Now that the script is running, try sending an email with mail() in PHP. Keep any eye on the Terminal/Command prompt for the output.
If something goes wrong, please let me know. Hope this script will be useful for the PHP devs out there. 🙂
6 replies on “A Python Script Every PHP Developer would love”
Its much simpler than you think:
python -m smtpd -n -c DebuggingServer localhost:2525
Source: http://forum.projanmo.com/topic17414.html
You can customize my one based on your needs. If you extend the process_message(), you can even turn it into an actual SMTP server that sends messages. I am thinking of adding a way to link Gmail accounts to it.

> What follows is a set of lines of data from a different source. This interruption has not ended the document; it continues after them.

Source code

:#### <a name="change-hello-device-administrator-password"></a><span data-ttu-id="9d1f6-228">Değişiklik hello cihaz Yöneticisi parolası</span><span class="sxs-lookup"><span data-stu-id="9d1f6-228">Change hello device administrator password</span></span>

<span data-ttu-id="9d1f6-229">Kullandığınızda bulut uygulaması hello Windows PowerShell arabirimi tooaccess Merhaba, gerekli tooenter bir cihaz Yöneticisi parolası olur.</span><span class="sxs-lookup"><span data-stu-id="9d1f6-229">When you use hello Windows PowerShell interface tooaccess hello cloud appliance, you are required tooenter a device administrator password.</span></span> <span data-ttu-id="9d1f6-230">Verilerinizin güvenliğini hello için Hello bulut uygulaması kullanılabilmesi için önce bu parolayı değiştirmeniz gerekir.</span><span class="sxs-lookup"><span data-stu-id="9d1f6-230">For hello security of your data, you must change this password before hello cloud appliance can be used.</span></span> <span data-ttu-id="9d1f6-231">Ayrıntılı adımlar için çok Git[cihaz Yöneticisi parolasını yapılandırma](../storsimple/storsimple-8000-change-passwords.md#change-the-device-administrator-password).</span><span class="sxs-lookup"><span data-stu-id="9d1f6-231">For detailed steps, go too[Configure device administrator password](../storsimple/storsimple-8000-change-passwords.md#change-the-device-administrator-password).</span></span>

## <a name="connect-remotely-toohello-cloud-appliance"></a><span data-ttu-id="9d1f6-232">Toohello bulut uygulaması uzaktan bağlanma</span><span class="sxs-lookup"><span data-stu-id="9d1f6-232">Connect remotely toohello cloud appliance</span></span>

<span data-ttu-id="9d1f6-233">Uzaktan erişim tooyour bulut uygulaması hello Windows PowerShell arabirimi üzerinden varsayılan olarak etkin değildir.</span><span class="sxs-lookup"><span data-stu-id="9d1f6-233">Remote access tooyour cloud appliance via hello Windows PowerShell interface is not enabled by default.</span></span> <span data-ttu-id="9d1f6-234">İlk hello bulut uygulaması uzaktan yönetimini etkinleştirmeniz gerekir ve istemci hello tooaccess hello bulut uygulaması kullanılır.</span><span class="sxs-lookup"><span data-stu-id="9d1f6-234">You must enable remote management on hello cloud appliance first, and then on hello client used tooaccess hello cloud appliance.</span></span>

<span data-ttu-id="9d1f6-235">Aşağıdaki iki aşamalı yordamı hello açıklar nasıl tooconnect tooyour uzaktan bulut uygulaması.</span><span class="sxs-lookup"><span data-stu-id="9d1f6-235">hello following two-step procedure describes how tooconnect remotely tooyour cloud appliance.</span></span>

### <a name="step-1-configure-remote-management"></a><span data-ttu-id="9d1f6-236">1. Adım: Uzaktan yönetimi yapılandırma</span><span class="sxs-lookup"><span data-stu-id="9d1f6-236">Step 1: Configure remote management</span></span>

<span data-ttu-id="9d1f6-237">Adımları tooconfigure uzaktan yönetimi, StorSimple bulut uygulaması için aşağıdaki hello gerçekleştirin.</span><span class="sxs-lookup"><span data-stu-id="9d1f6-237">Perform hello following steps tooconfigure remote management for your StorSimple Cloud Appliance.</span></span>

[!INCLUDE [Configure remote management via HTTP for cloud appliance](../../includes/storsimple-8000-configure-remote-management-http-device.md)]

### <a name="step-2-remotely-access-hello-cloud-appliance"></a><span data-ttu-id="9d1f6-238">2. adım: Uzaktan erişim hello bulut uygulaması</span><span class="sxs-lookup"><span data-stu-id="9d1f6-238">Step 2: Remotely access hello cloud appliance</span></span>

So, if you want, you can forward the captured emails via gmail.
I was aware of the command posted in Projanmo. This is a beauty of Python, you can execute some of the modules directly.
Cool 🙂
You can develop it further, a GUI 😉
Off topic: I used sendmail, exim4 & postfix and found that postfix is fastest of them all.
Postfix is the fastest among the ones if configured well. But configuration is not always easy 🙂
Really nice 🙂 Will try it out :-p
Hello,
i am searching one script which store our dummy smtp email to some excel or any file.
Example.
send mail from Outlook >> Our Dummy SMTP Server :25 >> store to file or mysql database mail content and mail from etc. details.
if anyone have script or solution then let me know.